Respondent name
Jean Hayes
Responses
Respondent Type
Resident
Policy Name/Part of plan
Whole Plan
Summary of comments

I am writing to express my opposition to the latest incarnation of the Local Plan you have recently put out for consultation. The grounds for my objections are as follows:
1.The plan does not give sufficient evidence that the proposed level of housing development is necessary or desirable. The growth forecast for new housing requirements in the town is completely unrealistic in any scenario let alone a post Covid era.
2.Likewise there is insufficient evidence that the proposed level of industrial and business facilities is necessary or desirable. In this context too, the growth forecast for the town is completely unrealistic in any scenario let alone a post Covid era. Neither does the plan take any account of the competing developments in Greater Manchester and Liverpool, our closest neighbours.
3.There is a lack of a clear and comprehensive plan for new road infrastructure to resolve the transport problems, private and public, of the already highly congested and polluted south Warrington area. This is particular apparent on the A49 from Junction 10 north to Stockton Heath and onwards to Warrington Town centre. The south Warrington road infrastructure relies totally on three Victorian swing bridges and a Cantilever bridge which is categorised as a ?Weak Structure?. These four crossings of the Manchester Ship Canal are totally inadequate for the sort of development proposed in the Plan with its consequent pressures on the Town Centre facilities and through routes. In any case these bridges are poorly maintained by the owners, Peel Holdings, who seem impervious to any demands by communities in the affected localities let alone by WBC that they should be properly maintained. This issue is not even mentioned in the plan.
4.No plan for housing or industrial/ business development should be implemented where there is a lack of a clear strategy and a detailed upfront commitment to road/ transport infrastructure improvement alongside associated timescales for completion, sources of funding and identification of new routes and/ or viable road improvements.

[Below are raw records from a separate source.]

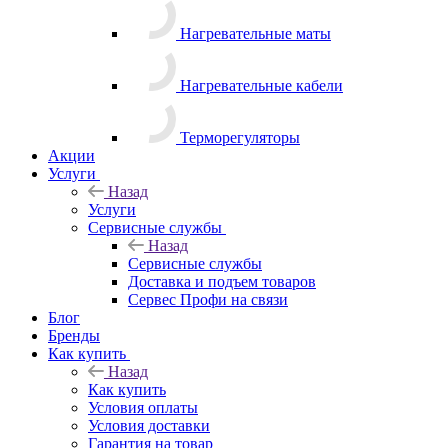
Как купить
Назад
Как купить
Условия оплаты
Условия доставки
Гарантия на товар
Компания
Назад
Компания
О компании
Блог
Отзывы
Контакты
3D Дизайн
Контакты
Личный кабинет
Корзина
0
Отложенные
0
Сравнение товаров
0
+7-918-658-11-77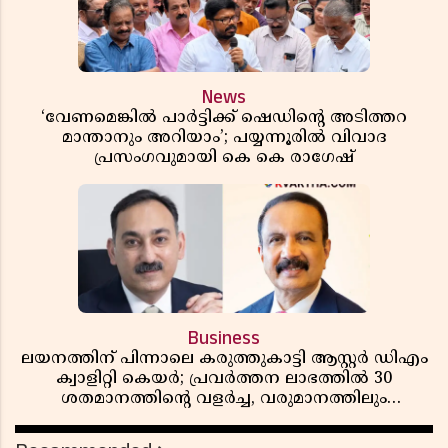
News
‘വേണമെങ്കിൽ പാർട്ടിക്ക് ഷെഡിൻ്റെ അടിത്തറ
മാന്താനും അറിയാം’; പയ്യന്നൂരിൽ വിവാദ
പ്രസംഗവുമായി കെ കെ രാഗേഷ്
Business
ലയനത്തിന് പിന്നാലെ കരുത്തുകാട്ടി ആസ്റ്റർ ഡിഎം
ക്വാളിറ്റി കെയർ; പ്രവർത്തന ലാഭത്തിൽ 30
ശതമാനത്തിൻ്റെ വളർച്ച, വരുമാനത്തിലും
ലാഭത്തിലും വൻ കുതിപ്പ് രേഖപ്പെടുത്തി ആദ്യ പാദ
റിപ്പോർട്ട് പുറത്ത്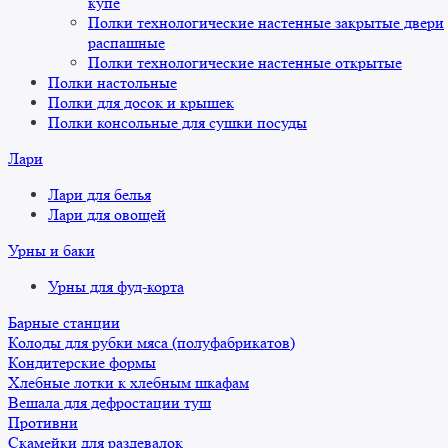
купе
Полки технологические настенные закрытые двери
распашные
Полки технологические настенные открытые
Полки настольные
Полки для досок и крышек
Полки консольные для сушки посуды
Лари
Лари для белья
Лари для овощей
Урны и баки
Урны для фуд-корта
Барные станции
Колоды для рубки мяса (полуфабрикатов)
Кондитерские формы
Хлебные лотки к хлебным шкафам
Вешала для дефростации туш
Противни
Скамейки для раздевалок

5.The creation of large numbers of additional housing will mean a commensurate requirement for medical facilities in both primary and secondary care. Warrington and Halton NHS Trust operates facilities which are in desperate need of improvement and expansion already. A new hospital to replace the two ageing facilities in Warrington and
Halton has been proposed, but not yet agreed partly because a new site for a single facility needs to be identified within the geographical boundaries of the Trust. An ideal location would have been on the land once occupied by the old Thames Board site which has been recently cleared for housing development. Similarly the release of another brownfield site at the now defunct Fiddlers Ferry Power Station would be an
ideal location for a new hospital to serve the expanded catchment envisaged by the plan. Once again though the Plan adopts a blinkered view of the use of this site and proposes yet more housing and industrial development on it.
6.The obsession of WBC with building more houses and industrial facilitates especially in the south of the town seems largely motivated, as it always had been, by the view that this area of Warrington is one where the most money per head can be generated by high council tax and business rates. Yet south Warrington has received far less investment in infrastructure especially in new roads than has the north of the town despite contributing the largest proportion of WBC?s income especially from Council Tax. This policy is unfair and is often viewed by constituents of south Warrington Wards, with some justification, as politically motivated.
7.Green belt land in Warrington has been gradually eroded by WBC planning decisions over many years. At a time when ecology and preservation of the local environment are high on the national and Global agendas WBC is proposing to destroy yet more of the precious green belt in perpetuity - once it has disappeared it can never be reinstated. It really is difficult to understand the motivation for this wanton destruction of the dwindling green space heritage of South Warrington which will destroy its character and distinctive nature for ever.